By Lisa Howard
COMIC BOOKS HAVE COME A LONG WAY SINCE SUPERMAN first flew into the American consciousness in 1938; nowadays, graphic novels and mangas are flying off the shelves, and a large swath of comics are available in digital formats.
And while the Big Two (DC and Marvel) still publish books galore, many creators are taking the independent route. “I decided to just do it,” says Evan Derian, creator of Miserable Americans. “I wanted to write and draw and do what’s fun about comics, not wait for someone to give me that opportunity.”
As a kid, he was an avid collector, and that love of comics never went away, not during his college years when he was studying graphic design and not during his years of designing mostly corporate projects.
He still does that kind of work (and ongoing graphic design side gigs) in addition to creating his own comics. Initially, he tried to break into the commercial comic industry as an illustrator, but he quickly found himself trapped in a byzantine world of insider connections and inscrutable editorial decisions.
RATHER THAN CONTINUING TO SWIM UPSTREAM, EVAN STARTED CONCEIVING the idea for his first story back in 1999. It turned into a 150-page graphic novel called Insignificant Gods, He self-published it and started taking it to comic book conventions (known by geeks as “Cons”). Ultimately, though, the con scene was a wash; the cost of having a table and how much he made in sales were pretty much even. He decided to move on to the next project.
“That was a learning process,” he says of his first year’s foray into creating comics. “I found out that it was harder to put together pages and layouts in certain ways, plus I realized that I needed to write more detailed scripts so that I’d know how much dialogue would be in each panel.” Not only that, but the process of world-building chewed up too much page space.
Hence he decided to center his next title on well-established figures rather than all-original ones. Enter Lincoln and JFK as the protagonists of Miserable Americans. “In the world of comic books, everything is possible, so I decided to clone the two most popular presidents in pop culture and write about them,” Evan explains. “Once I did that, then I was off-and-running. The books just about write themselves because there’s so much to mine when I drop Lincoln and JFK into various situations in modern America.”
UNLIKE THE WAY THE VAST MAJORITY OF COMICS ARE PRODUCED, Evan does everything himself: he’s the writer, penciller, inker, colorist, letterer, interior and cover artist, and marketer.
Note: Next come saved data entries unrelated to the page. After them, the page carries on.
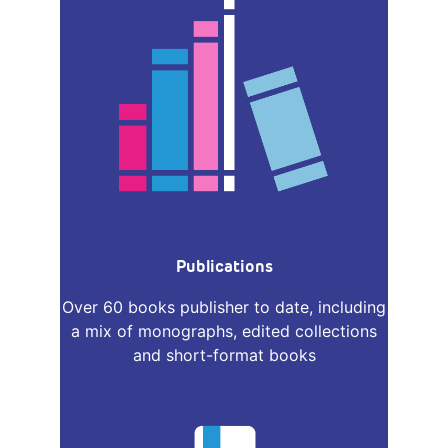
Publications
Over 60 books publisher to date, including
a mix of monographs, edited collections
and short-format books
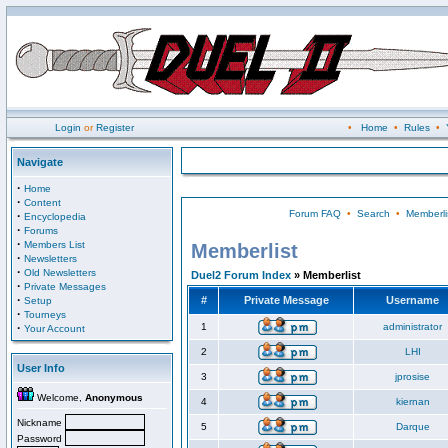
Login
or
Register
•
Home
•
Rules
•
Navigate
·
Home
·
Content
Forum FAQ
•
Search
•
Memberli
·
Encyclopedia
·
Forums
·
Members List
Memberlist
·
Newsletters
·
Old Newsletters
Duel2 Forum Index
» Memberlist
·
Private Messages
·
#
Private Message
Username
Setup
·
Tourneys
·
1
administrator
Your Account
2
LHI
User Info
3
jprosise
Welcome,
Anonymous
4
kiernan
Nickname
5
Darque
Password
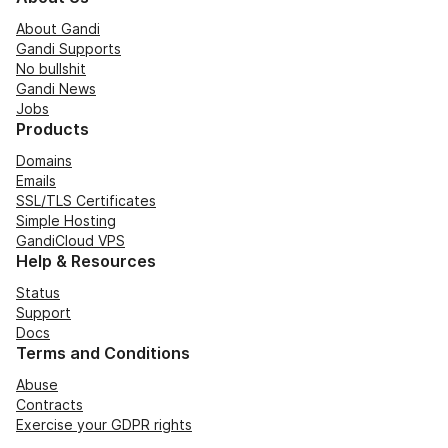
About Gandi
Gandi Supports
No bullshit
Gandi News
Jobs
Products
Domains
Emails
SSL/TLS Certificates
Simple Hosting
GandiCloud VPS
Help & Resources
Status
Support
Docs
Terms and Conditions
Abuse
Contracts
Exercise your GDPR rights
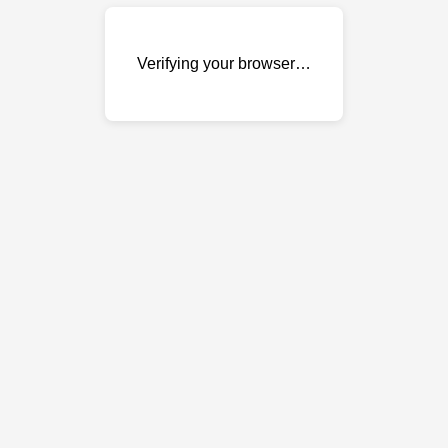
Verifying your browser…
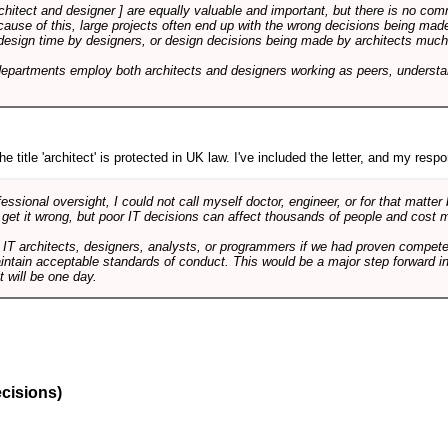
rchitect and designer ] are equally valuable and important, but there is no co
Because of this, large projects often end up with the wrong decisions being ma
design time by designers, or design decisions being made by architects much to
departments employ both architects and designers working as peers, understa
e title 'architect' is protected in UK law. I've included the letter, and my respon
ssional oversight, I could not call myself doctor, engineer, or for that matter
 get it wrong, but poor IT decisions can affect thousands of people and cost m
 IT architects, designers, analysts, or programmers if we had proven compete
aintain acceptable standards of conduct. This would be a major step forward in
t will be one day.
ecisions)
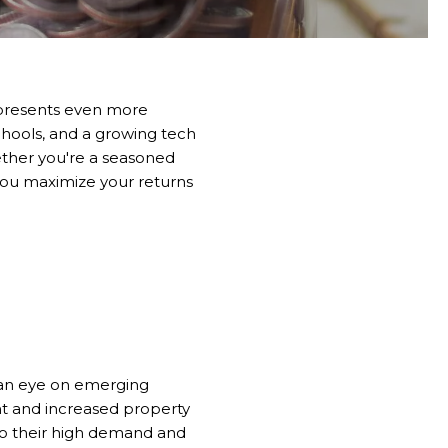
25 presents even more
schools, and a growing tech
ther you're a seasoned
 you maximize your returns
 an eye on emerging
t and increased property
 to their high demand and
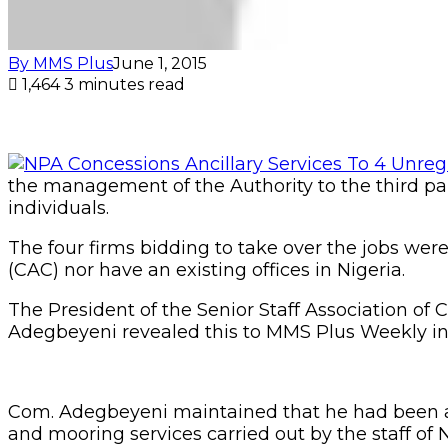
By MMS Plus
June 1, 2015
1,464
3 minutes read
the management of the Authority to the third part
individuals.
The four firms bidding to take over the jobs wer
(CAC) nor have an existing offices in Nigeria.
The President of the Senior Staff Association 
Adegbeyeni revealed this to MMS Plus Weekly in h
Com. Adegbeyeni maintained that he had been a
and mooring services carried out by the staff of N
Creating a book entirely on his own is such a labor-intensive process that sometimes it takes him a year to get a title out.
He loves being his own kit-and-caboodle production team though, and being able to embrace his own cinematically influenced style of art. His books are more realistic and darker than mainstream superhero titles. He says he draws far more inspiration from films than from other comics, with a style that’s reminiscent of Thelma & Louise colliding with a Coen Brothers movie.
While breaking into comics is the polar opposite of easy, Evan loves it. Yes, marketing is a challenge, he admits. It would be nice if a PR professional handled that part. But, at the end of the day, he has a passion for telling stories.